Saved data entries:
_ _ _ _ _

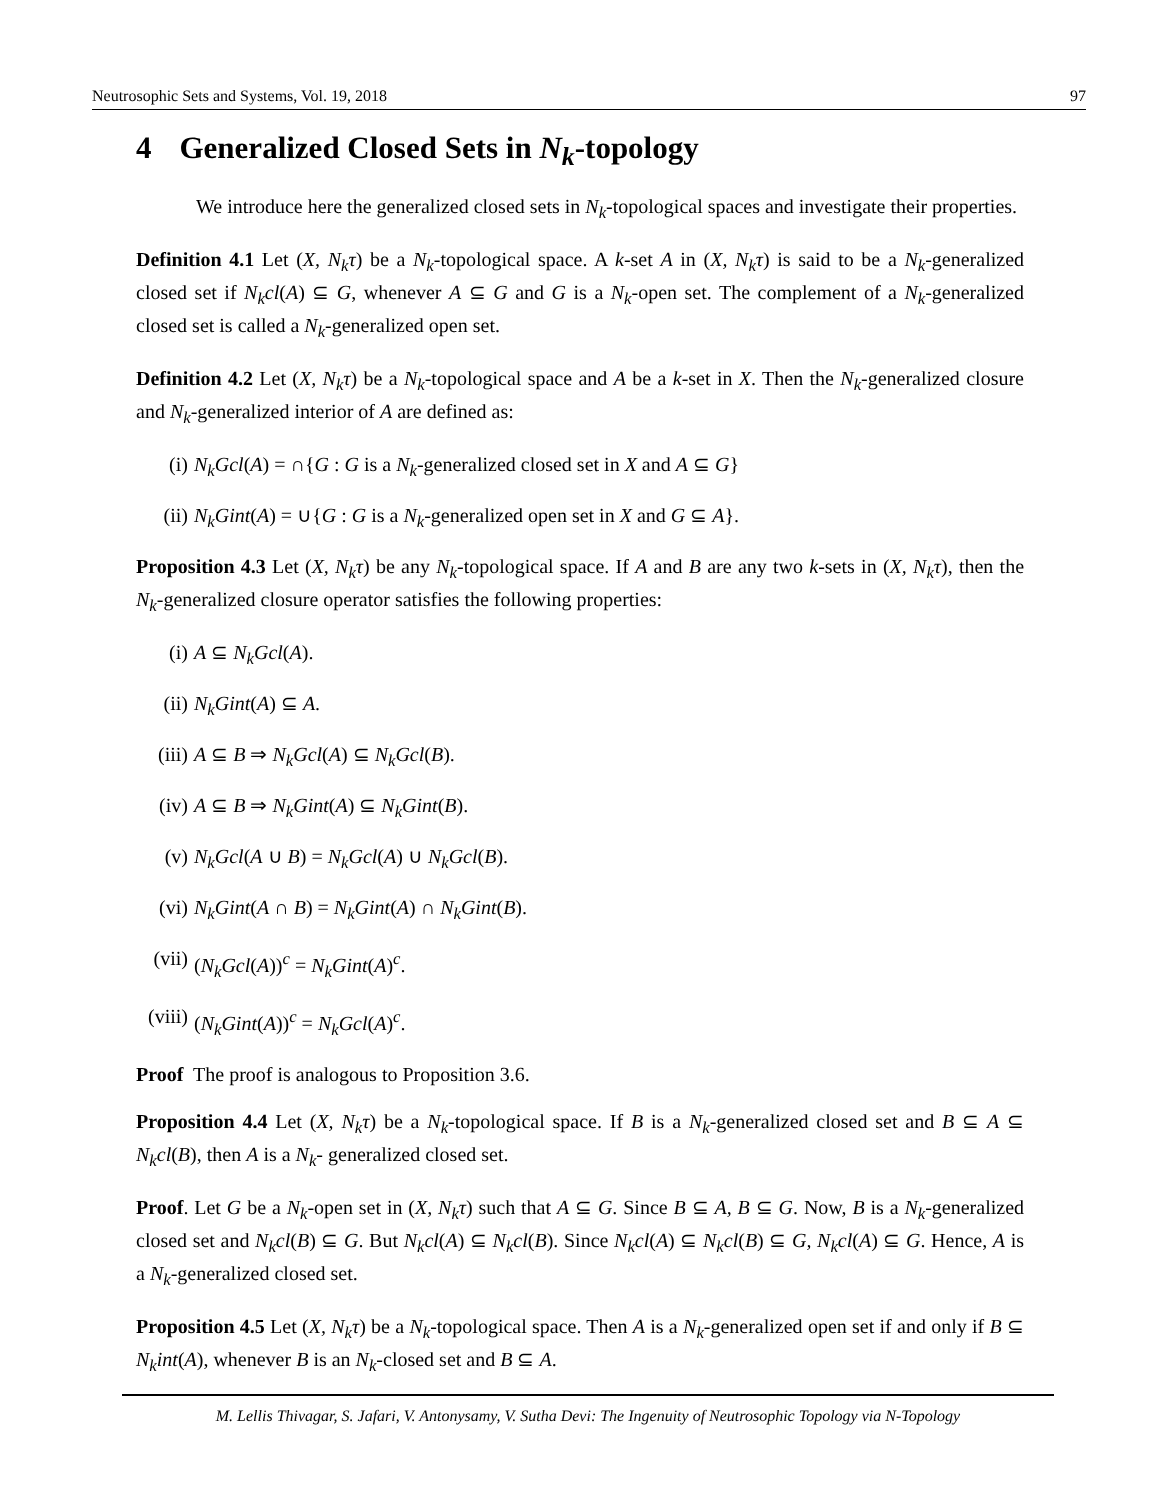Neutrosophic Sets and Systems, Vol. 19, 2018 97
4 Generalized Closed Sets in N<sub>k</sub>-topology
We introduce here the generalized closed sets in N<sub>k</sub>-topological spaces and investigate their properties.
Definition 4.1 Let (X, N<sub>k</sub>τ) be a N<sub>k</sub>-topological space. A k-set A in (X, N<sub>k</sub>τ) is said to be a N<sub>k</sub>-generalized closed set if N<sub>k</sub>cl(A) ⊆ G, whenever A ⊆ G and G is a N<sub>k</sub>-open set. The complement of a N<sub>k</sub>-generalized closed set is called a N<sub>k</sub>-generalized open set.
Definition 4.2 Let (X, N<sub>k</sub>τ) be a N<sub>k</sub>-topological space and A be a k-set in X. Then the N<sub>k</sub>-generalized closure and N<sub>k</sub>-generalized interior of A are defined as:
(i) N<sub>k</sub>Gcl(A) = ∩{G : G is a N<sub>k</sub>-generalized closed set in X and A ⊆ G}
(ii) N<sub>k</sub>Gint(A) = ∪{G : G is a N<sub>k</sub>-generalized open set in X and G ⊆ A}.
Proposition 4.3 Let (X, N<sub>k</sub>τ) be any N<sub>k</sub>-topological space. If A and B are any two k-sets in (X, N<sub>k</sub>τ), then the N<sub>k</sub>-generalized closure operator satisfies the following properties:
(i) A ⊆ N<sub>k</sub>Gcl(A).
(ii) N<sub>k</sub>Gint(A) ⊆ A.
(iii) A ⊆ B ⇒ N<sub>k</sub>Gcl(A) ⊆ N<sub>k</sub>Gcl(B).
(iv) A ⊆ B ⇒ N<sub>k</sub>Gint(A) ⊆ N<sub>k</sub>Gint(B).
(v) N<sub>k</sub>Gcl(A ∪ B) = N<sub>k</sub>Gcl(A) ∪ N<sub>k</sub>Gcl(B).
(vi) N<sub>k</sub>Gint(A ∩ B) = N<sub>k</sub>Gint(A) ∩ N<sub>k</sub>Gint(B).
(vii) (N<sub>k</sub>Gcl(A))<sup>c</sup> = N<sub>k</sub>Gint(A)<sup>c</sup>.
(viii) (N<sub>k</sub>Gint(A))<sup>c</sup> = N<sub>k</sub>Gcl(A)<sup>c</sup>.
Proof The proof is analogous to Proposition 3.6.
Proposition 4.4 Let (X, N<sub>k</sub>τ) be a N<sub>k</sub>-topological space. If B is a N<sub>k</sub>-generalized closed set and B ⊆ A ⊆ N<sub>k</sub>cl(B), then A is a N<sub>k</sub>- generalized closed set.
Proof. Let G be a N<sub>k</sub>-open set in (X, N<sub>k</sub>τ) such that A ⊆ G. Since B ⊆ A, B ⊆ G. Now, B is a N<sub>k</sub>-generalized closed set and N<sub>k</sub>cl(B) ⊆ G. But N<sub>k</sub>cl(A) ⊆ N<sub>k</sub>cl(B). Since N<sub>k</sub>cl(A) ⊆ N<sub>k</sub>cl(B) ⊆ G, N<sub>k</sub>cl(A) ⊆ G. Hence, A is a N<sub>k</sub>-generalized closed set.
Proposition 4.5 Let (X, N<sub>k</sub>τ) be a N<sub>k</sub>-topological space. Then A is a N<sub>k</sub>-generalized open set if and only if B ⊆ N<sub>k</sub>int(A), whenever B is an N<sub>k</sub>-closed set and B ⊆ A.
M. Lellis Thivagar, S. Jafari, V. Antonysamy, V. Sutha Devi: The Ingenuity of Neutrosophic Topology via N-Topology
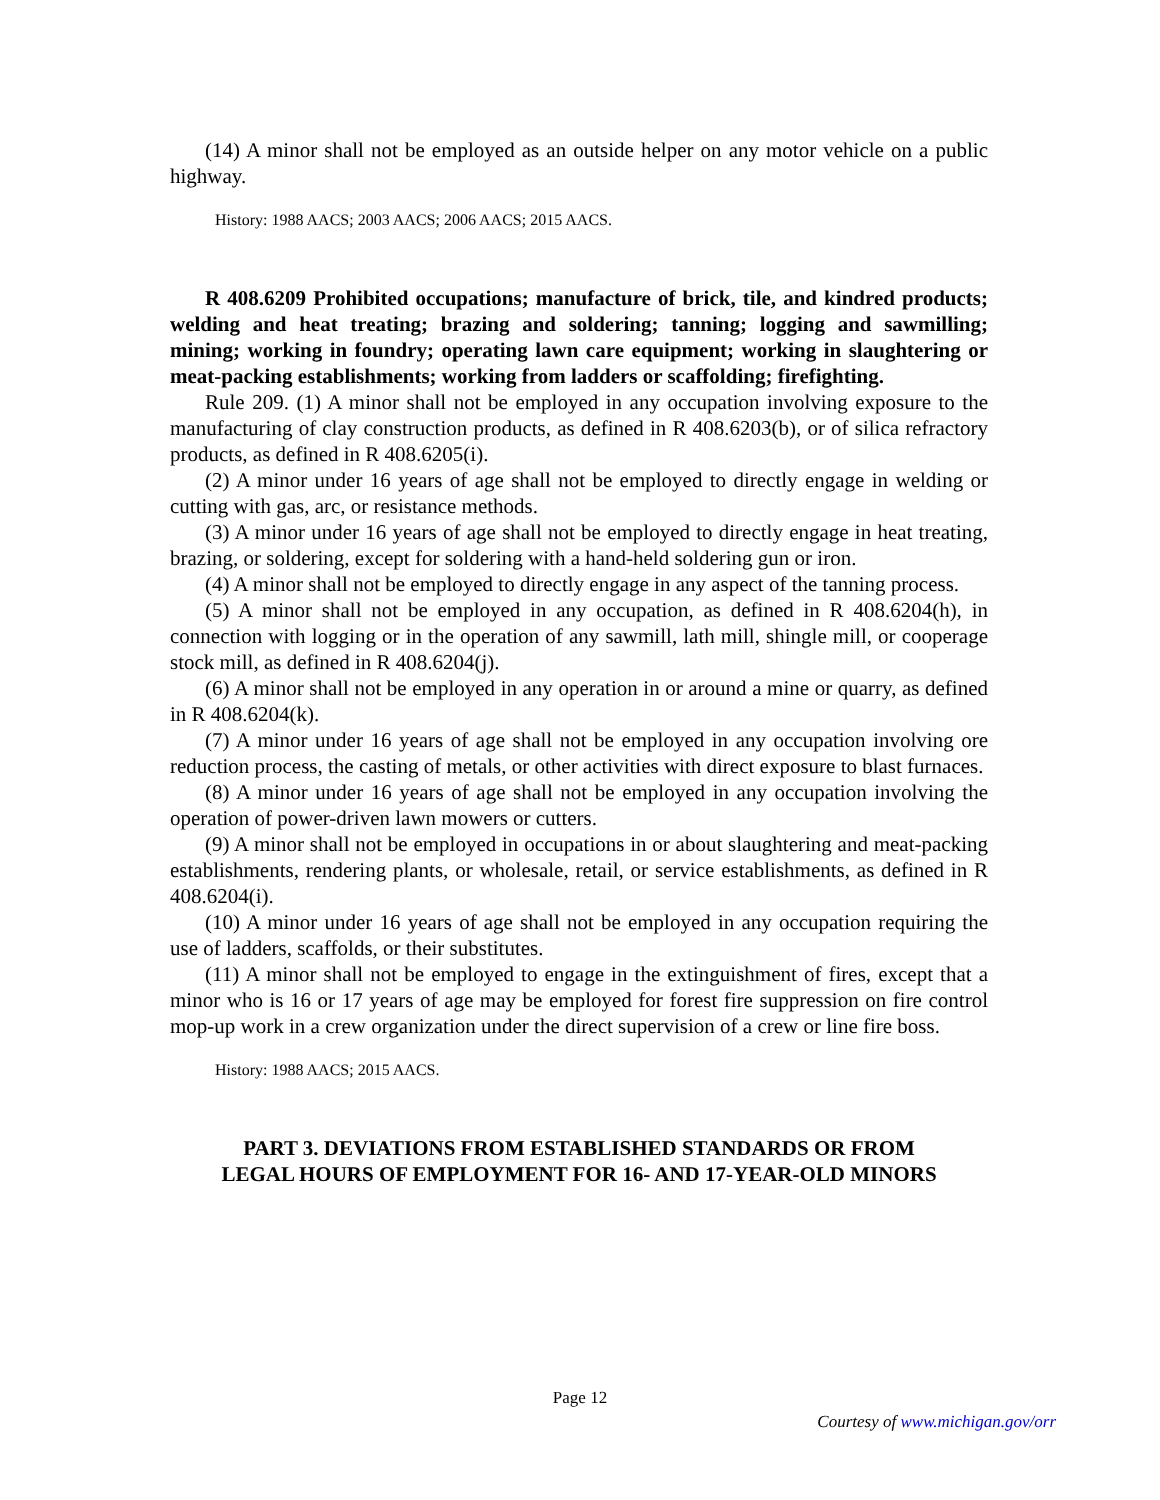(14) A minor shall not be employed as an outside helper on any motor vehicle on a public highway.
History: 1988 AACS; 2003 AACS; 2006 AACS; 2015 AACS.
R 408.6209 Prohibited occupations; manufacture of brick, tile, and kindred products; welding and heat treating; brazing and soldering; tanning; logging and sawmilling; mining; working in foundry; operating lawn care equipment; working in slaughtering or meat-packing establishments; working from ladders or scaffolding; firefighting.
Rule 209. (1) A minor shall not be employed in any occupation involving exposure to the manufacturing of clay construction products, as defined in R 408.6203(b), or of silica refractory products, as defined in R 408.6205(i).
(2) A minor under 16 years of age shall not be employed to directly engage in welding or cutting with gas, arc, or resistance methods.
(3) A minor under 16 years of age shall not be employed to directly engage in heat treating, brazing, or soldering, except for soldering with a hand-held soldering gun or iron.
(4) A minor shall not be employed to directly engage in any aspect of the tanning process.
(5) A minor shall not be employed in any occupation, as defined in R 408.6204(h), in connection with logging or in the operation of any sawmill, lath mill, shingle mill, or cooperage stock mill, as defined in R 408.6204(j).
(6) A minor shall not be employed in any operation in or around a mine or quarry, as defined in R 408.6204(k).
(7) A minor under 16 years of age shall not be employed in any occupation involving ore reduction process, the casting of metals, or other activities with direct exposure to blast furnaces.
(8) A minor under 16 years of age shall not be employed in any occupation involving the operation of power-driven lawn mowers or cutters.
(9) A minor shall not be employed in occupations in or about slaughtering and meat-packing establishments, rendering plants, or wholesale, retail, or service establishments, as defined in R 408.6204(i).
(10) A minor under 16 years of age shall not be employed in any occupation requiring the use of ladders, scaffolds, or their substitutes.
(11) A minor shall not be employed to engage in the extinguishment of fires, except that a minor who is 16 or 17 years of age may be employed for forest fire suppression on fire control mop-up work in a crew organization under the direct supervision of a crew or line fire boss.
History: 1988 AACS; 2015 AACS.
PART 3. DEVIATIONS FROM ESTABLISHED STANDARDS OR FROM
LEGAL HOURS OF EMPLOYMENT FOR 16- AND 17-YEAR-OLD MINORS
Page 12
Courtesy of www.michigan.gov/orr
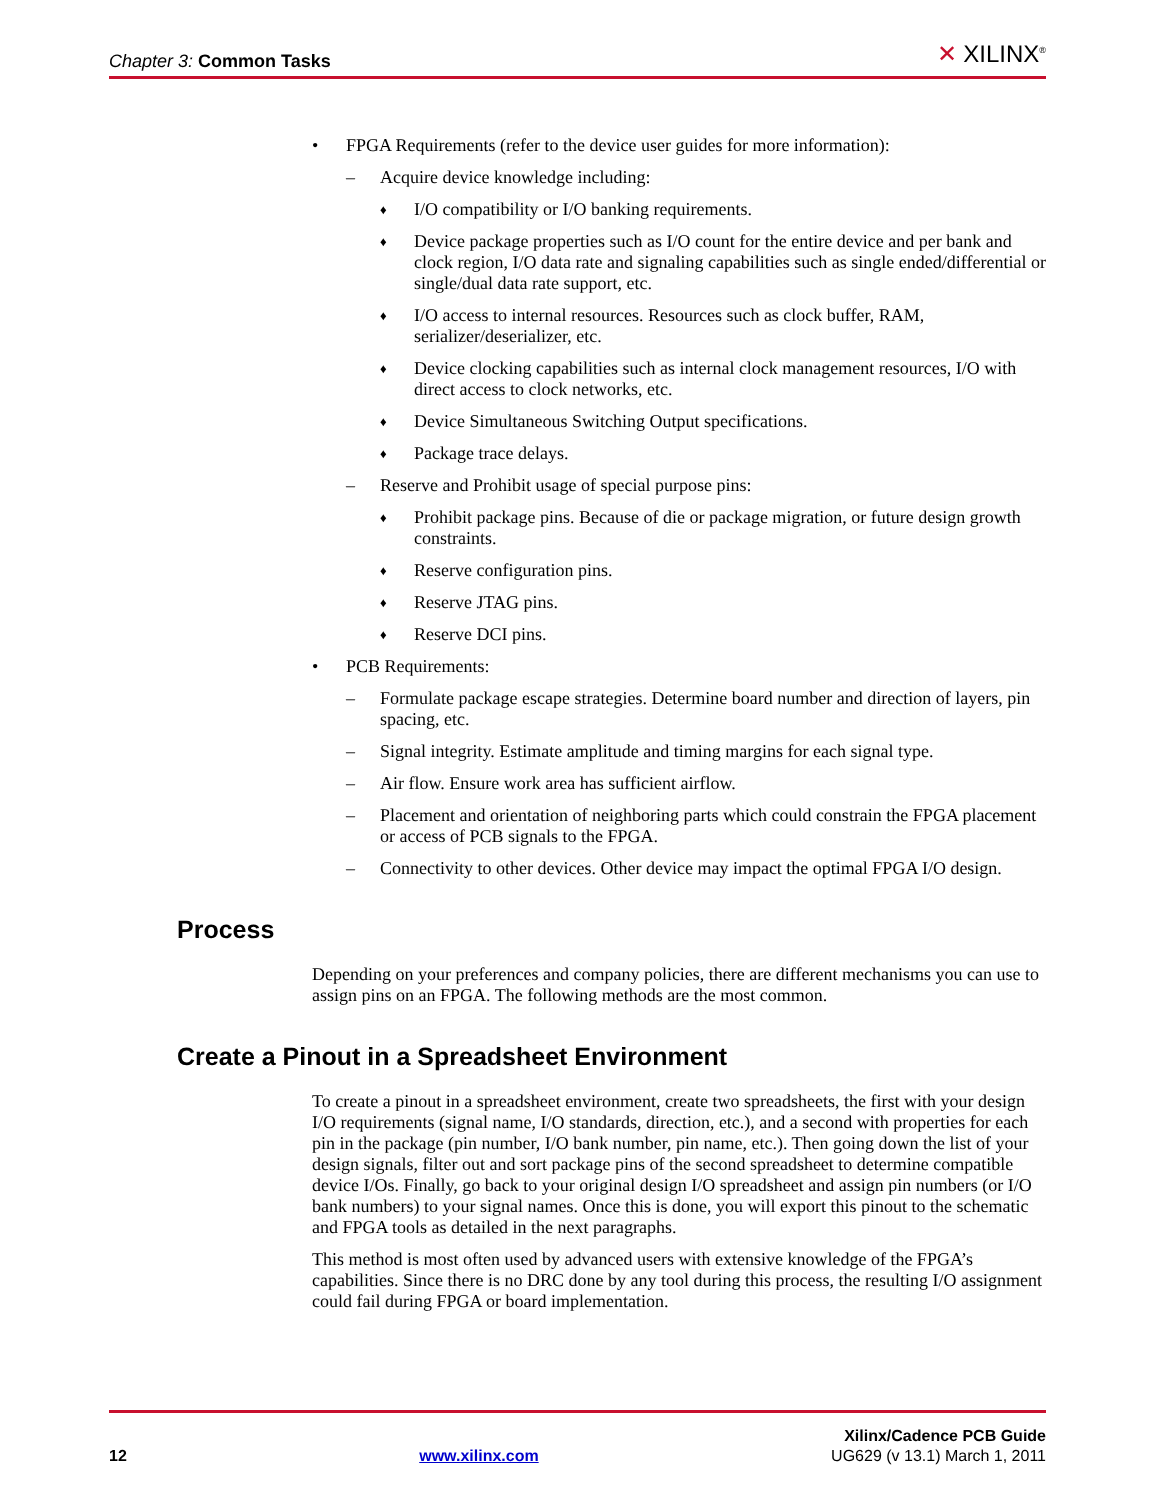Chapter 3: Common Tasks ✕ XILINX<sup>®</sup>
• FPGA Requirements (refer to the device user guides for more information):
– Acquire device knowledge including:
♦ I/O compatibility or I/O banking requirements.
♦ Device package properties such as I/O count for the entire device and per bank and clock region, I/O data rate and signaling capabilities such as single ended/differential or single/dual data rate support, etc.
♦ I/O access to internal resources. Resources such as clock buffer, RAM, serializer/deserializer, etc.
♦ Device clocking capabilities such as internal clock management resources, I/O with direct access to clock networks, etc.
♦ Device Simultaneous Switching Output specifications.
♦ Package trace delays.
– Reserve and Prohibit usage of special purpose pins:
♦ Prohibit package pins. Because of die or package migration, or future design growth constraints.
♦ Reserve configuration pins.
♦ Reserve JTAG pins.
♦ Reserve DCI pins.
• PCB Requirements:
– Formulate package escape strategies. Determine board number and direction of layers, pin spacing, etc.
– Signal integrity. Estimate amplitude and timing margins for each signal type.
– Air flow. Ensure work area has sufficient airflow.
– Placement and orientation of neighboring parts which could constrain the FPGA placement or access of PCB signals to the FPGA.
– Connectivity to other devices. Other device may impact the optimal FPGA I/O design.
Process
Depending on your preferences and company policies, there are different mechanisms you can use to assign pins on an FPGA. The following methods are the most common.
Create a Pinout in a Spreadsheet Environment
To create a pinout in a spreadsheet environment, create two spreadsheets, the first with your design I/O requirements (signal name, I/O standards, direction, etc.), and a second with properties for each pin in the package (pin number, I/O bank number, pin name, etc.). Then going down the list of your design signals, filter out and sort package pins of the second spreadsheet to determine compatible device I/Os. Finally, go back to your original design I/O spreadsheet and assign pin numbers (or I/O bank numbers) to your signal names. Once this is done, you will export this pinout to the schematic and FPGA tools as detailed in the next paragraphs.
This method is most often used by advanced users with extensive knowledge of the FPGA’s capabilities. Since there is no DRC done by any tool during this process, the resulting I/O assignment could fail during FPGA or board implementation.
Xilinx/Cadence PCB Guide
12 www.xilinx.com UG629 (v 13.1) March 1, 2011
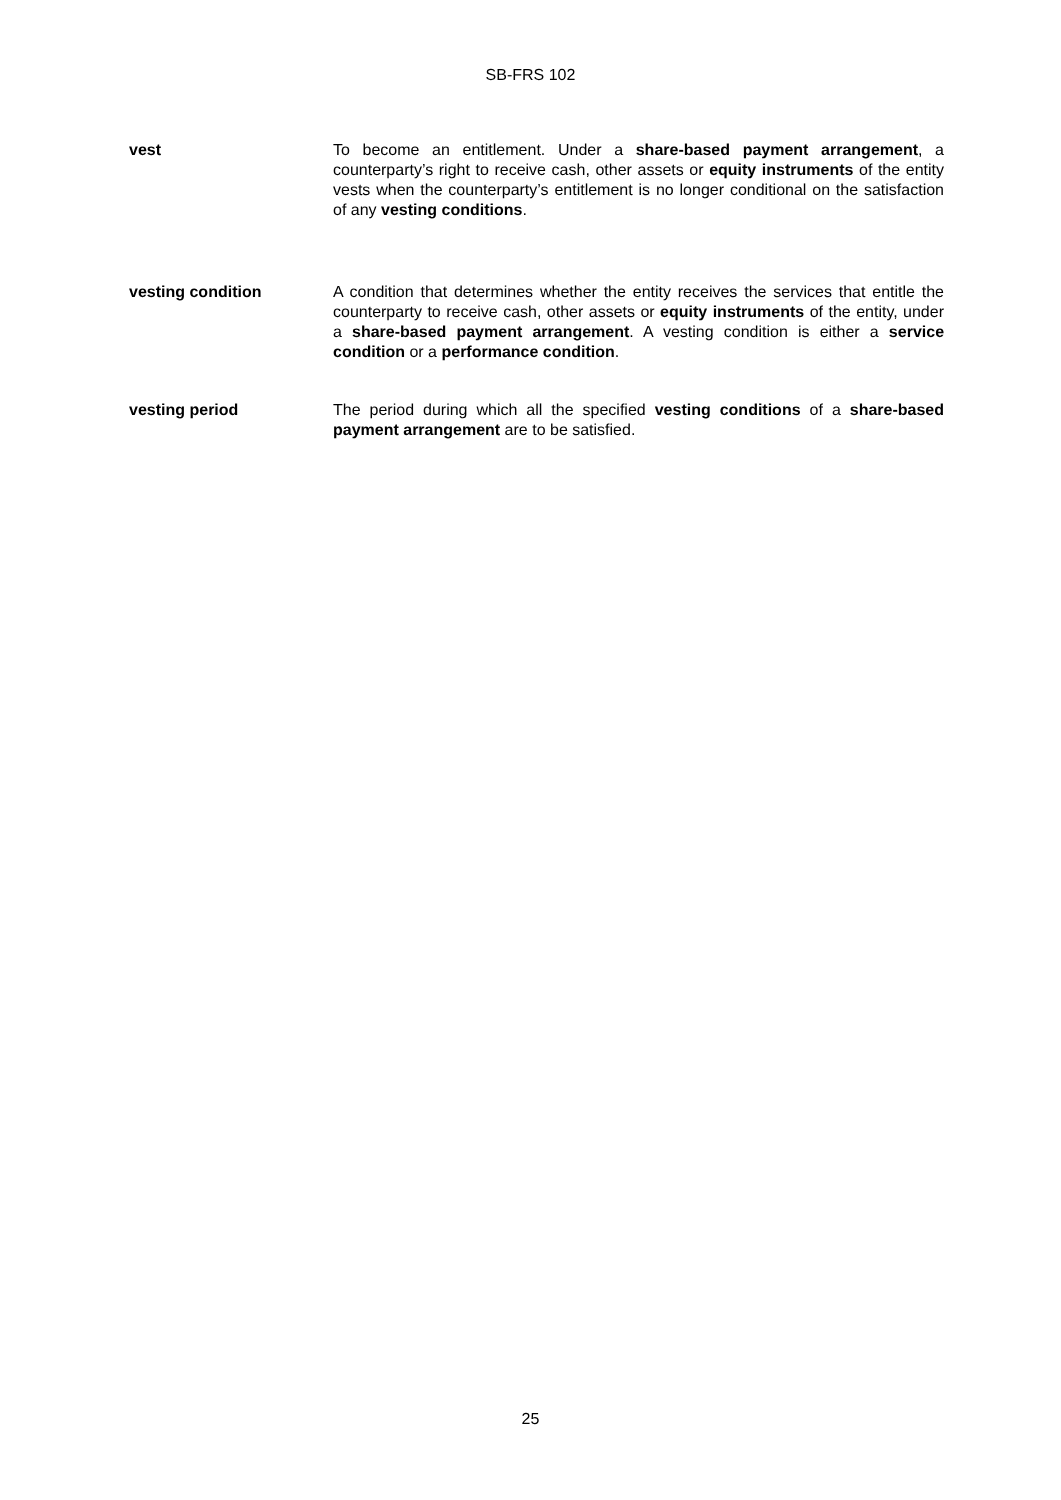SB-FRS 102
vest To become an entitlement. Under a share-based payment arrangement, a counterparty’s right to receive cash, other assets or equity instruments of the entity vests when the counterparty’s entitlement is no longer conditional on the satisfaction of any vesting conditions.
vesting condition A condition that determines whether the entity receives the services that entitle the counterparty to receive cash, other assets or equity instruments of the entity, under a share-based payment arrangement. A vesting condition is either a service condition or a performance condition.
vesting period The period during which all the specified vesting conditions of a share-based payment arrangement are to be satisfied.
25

_ _ _ _ _

# TASK
Return the lines exactly as they stand, from the start of the entries through the line holding "(ii) N<sub>k</sub>Gint(A) ⊆ A."; omit the pictures.

# TASK OUTPUT
Neutrosophic Sets and Systems, Vol. 19, 2018 97
4 Generalized Closed Sets in N<sub>k</sub>-topology
We introduce here the generalized closed sets in N<sub>k</sub>-topological spaces and investigate their properties.
Definition 4.1 Let (X, N<sub>k</sub>τ) be a N<sub>k</sub>-topological space. A k-set A in (X, N<sub>k</sub>τ) is said to be a N<sub>k</sub>-generalized closed set if N<sub>k</sub>cl(A) ⊆ G, whenever A ⊆ G and G is a N<sub>k</sub>-open set. The complement of a N<sub>k</sub>-generalized closed set is called a N<sub>k</sub>-generalized open set.
Definition 4.2 Let (X, N<sub>k</sub>τ) be a N<sub>k</sub>-topological space and A be a k-set in X. Then the N<sub>k</sub>-generalized closure and N<sub>k</sub>-generalized interior of A are defined as:
(i) N<sub>k</sub>Gcl(A) = ∩{G : G is a N<sub>k</sub>-generalized closed set in X and A ⊆ G}
(ii) N<sub>k</sub>Gint(A) = ∪{G : G is a N<sub>k</sub>-generalized open set in X and G ⊆ A}.
Proposition 4.3 Let (X, N<sub>k</sub>τ) be any N<sub>k</sub>-topological space. If A and B are any two k-sets in (X, N<sub>k</sub>τ), then the N<sub>k</sub>-generalized closure operator satisfies the following properties:
(i) A ⊆ N<sub>k</sub>Gcl(A).
(ii) N<sub>k</sub>Gint(A) ⊆ A.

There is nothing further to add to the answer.